### Problem to solve:
Where "source" appears in a line of the entries below, that line should be copied.

-- Data to examine follows --

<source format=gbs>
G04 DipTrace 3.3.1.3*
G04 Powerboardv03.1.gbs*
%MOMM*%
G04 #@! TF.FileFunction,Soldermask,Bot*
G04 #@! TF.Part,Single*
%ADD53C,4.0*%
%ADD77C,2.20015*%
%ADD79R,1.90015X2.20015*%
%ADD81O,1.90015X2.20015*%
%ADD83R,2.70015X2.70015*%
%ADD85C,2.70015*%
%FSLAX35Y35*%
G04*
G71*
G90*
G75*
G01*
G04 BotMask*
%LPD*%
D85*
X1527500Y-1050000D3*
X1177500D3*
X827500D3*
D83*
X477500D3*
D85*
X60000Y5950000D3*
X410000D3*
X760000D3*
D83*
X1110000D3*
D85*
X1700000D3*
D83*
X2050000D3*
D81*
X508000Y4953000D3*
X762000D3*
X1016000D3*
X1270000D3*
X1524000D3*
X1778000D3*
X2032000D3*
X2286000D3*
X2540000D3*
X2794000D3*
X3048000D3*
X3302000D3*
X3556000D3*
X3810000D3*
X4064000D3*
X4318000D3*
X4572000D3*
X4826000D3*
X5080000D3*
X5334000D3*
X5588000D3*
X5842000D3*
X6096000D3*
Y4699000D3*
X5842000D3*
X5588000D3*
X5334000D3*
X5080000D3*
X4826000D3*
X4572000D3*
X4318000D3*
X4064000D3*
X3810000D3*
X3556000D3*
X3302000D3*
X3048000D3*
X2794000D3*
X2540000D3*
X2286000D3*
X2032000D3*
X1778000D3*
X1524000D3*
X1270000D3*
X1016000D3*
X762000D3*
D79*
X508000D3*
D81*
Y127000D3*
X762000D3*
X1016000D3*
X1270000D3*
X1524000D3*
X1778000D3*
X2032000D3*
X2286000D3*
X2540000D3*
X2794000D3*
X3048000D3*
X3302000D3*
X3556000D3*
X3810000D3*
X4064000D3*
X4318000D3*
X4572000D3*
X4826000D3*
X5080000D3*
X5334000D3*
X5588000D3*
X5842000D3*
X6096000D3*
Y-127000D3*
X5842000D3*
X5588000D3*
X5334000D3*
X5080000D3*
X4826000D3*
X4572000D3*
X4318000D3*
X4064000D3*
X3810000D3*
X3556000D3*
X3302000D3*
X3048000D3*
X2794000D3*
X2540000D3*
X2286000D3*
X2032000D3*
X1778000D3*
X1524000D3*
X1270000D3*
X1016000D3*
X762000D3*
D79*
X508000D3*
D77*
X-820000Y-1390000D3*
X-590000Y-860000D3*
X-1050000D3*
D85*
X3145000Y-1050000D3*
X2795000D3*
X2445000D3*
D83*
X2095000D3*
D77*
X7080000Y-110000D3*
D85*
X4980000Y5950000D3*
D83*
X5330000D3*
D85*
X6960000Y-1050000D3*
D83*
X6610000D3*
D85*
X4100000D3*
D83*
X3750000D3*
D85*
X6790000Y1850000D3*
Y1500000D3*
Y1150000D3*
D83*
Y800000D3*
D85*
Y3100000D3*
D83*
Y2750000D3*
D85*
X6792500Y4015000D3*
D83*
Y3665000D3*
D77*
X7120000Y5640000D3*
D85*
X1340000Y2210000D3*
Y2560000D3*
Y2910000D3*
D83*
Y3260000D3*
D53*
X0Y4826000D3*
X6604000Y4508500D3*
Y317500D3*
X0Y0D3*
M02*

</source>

-- Data to examine concluded --
-- Data to examine follows --

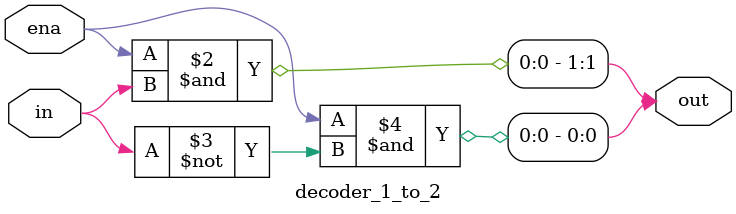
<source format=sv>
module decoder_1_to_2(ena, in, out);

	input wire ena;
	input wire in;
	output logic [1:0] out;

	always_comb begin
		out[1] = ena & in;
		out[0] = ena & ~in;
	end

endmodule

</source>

-- Data to examine concluded --

### Finished task:
<source format=gbs>
</source>
<source format=sv>
</source>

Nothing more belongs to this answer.